So what is the state of the Confederate regular army in 1885? Is the Confederacy trying the same thing as it did twenty years ago? Maintaining a regular army of tens if not hundreds of thousands is not going to be easy to finance, but that doesn't mean there's essentially no core of regulars at all.
 
A serious question that comes up on that actually (the Confederate army's size): The Confederacy planned to have a regular army. Almost all the actual armed forces were technically Provisional Army - and I think strictly speaking Longstreet and Jackson, along the vast majority of other generals, only had PACS ranks (though there's no reason they couldn't have a commission in the regular army as far as writing alternate history, it's something to keep in mind for the question).

So what is the state of the Confederate regular army in 1885? Is the Confederacy trying the same thing as it did twenty years ago?
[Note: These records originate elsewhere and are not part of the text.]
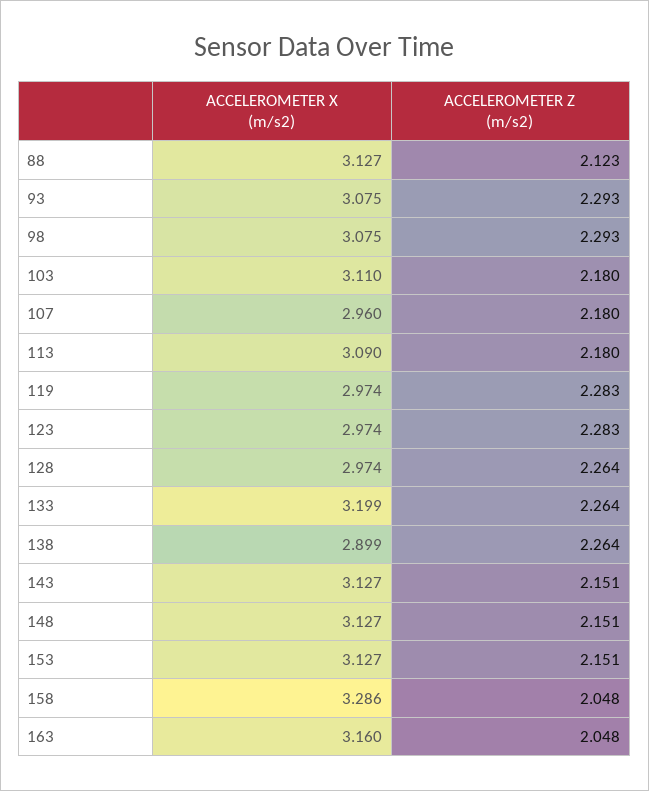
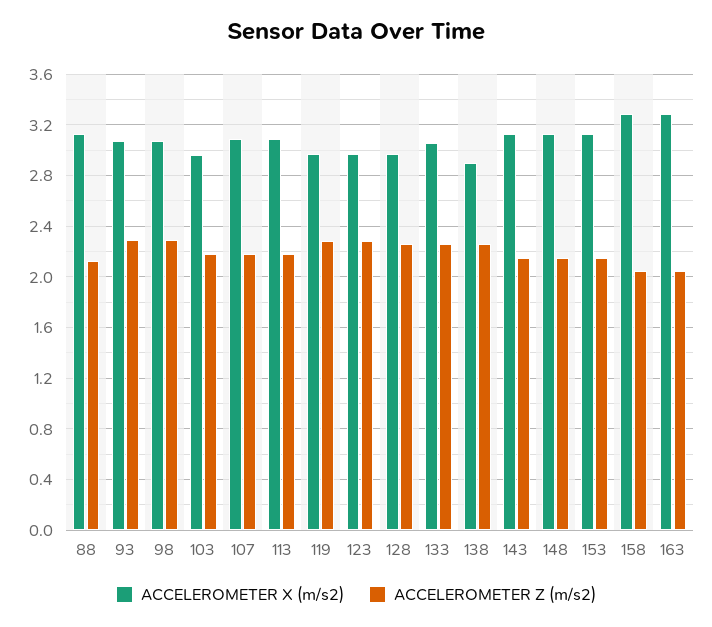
  {
    "ACCELEROMETER X (m/s2)": {
      "88": 3.127,
      "93": 3.075,
      "98": 3.075,
-     "103": 3.11,
+     "103": 2.95,
-     "107": 2.96,
+     "107": 3.1,
      "113": 3.09,
      "119": 2.974,
      "123": 2.974,
      "128": 2.974,
-     "133": 3.199,
+     "133": 3.05,
      "138": 2.899,
      "143": 3.127,
      "148": 3.127,
      "153": 3.127,
      "158": 3.286,
-     "163": 3.16
+     "163": 3.3
    },
    "ACCELEROMETER Z (m/s2)": {
      "88": 2.123,
      "93": 2.293,
      "98": 2.293,
      "103": 2.18,
      "107": 2.18,
      "113": 2.18,
      "119": 2.283,
      "123": 2.283,
      "128": 2.264,
      "133": 2.264,
      "138": 2.264,
      "143": 2.151,
      "148": 2.151,
      "153": 2.151,
      "158": 2.048,
      "163": 2.048
    }
  }

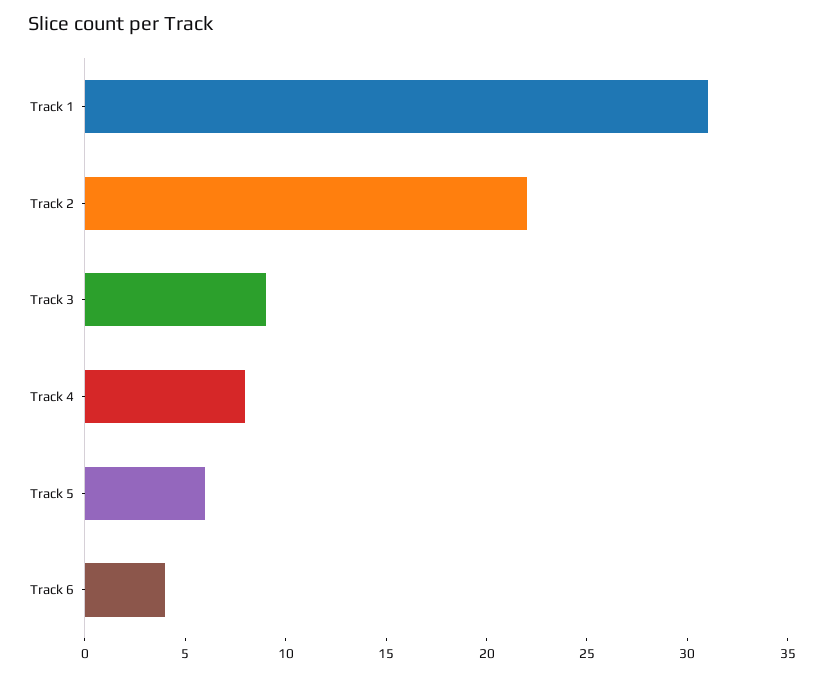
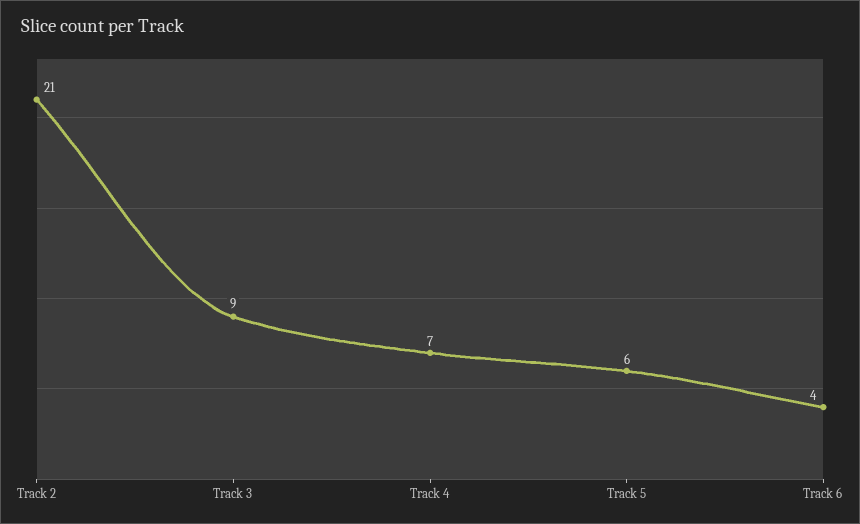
  {
-   "Track 1": 31,
-   "Track 2": 22,
+   "Track 2": 21,
    "Track 3": 9,
-   "Track 4": 8,
+   "Track 4": 7,
    "Track 5": 6,
    "Track 6": 4
  }

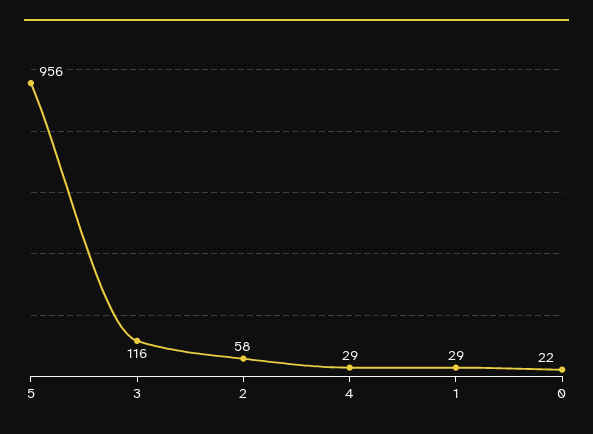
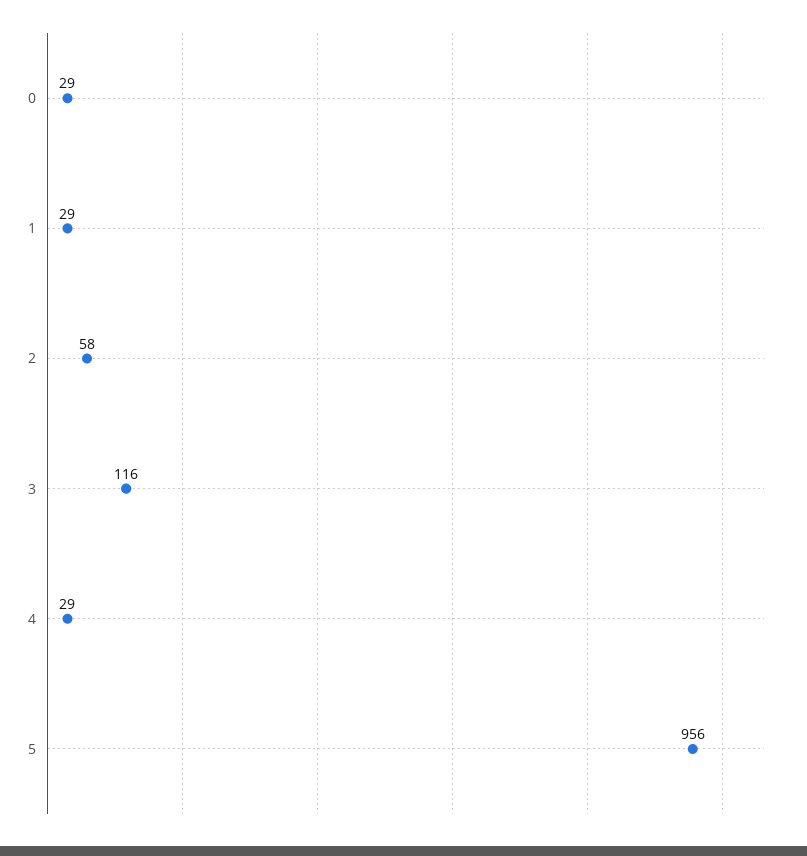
  {
    "5": 956,
    "3": 116,
    "2": 58,
    "4": 29,
    "1": 29,
-   "0": 22
+   "0": 29
  }

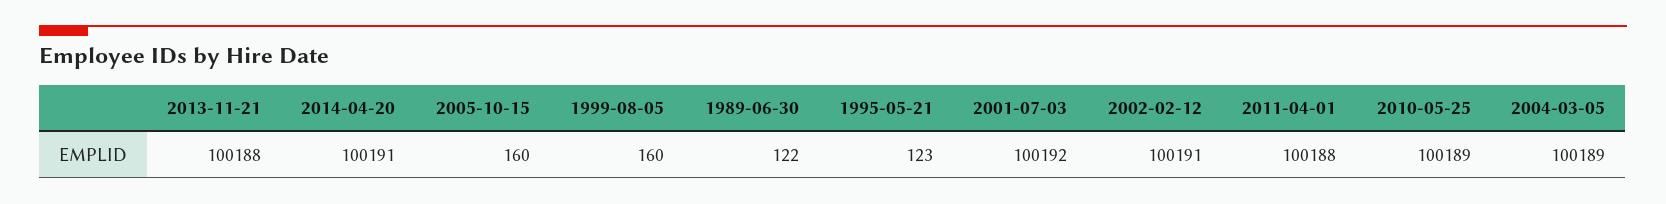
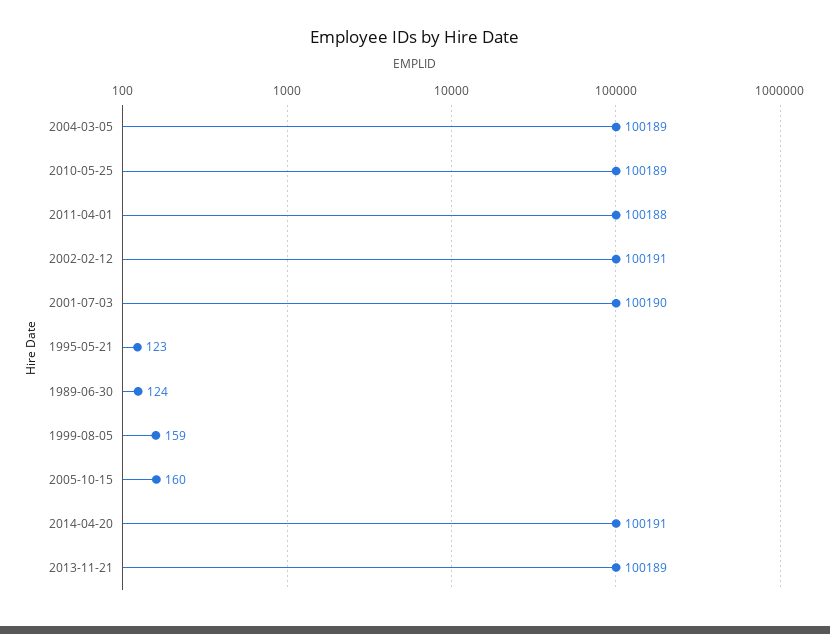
  {
-   "2013-11-21": 100188,
+   "2013-11-21": 100189,
    "2014-04-20": 100191,
    "2005-10-15": 160,
-   "1999-08-05": 160,
+   "1999-08-05": 159,
-   "1989-06-30": 122,
+   "1989-06-30": 124,
    "1995-05-21": 123,
-   "2001-07-03": 100192,
+   "2001-07-03": 100190,
    "2002-02-12": 100191,
    "2011-04-01": 100188,
    "2010-05-25": 100189,
    "2004-03-05": 100189
  }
Maintaining a regular army of tens if not hundreds of thousands is not going to be easy to finance, but that doesn't mean there's essentially no core of regulars at all.

I admit I was going on the idea that the CS Army would be similar to the pre-War US army where they have sort Cavalry and Infantry units scattered around different states rather than consolidated as whole armies, but it might, perhaps, be a bit more difficult to do that in the Confederacy as they were a more loose union of States with a much weaker central government by design.

It might be the case that each individual state maintained its own small contingent of professional forces while the Confederate Government had a standing army of professional soldiers numbering 20,000 men at most - a number chosen because the pre-Civil War US Army was around 16-17,000 men - with the idea that in wartime this would provide the professional core of the military which would be suplemented by the volunteer militia.

In that scenario you'd likely see people being appointed commanders of State forces without really having any authority outside of their own States - for more specific reference, I'm picturing former President Jefferson Davis being appointed General of the Army of Mississippi but not having a rank within the Armies of the Confederacy or, at best, being seen as the equivilent of a Colonel - which, of course, would be an administrative migraine of epic proportions when it came to a national conflict with one of it's neighbours but States Rights and all that.
 
It's an idea that make sense - I know that the original intent was something along the lines you're talking about, but I wonder if the post-war Confederacy of this timeline attempts that, or feels it needs a larger army badly enough to do differently.

"We won without having a large regular army." is a thing, after all, whether we judge their decision ill advised or not.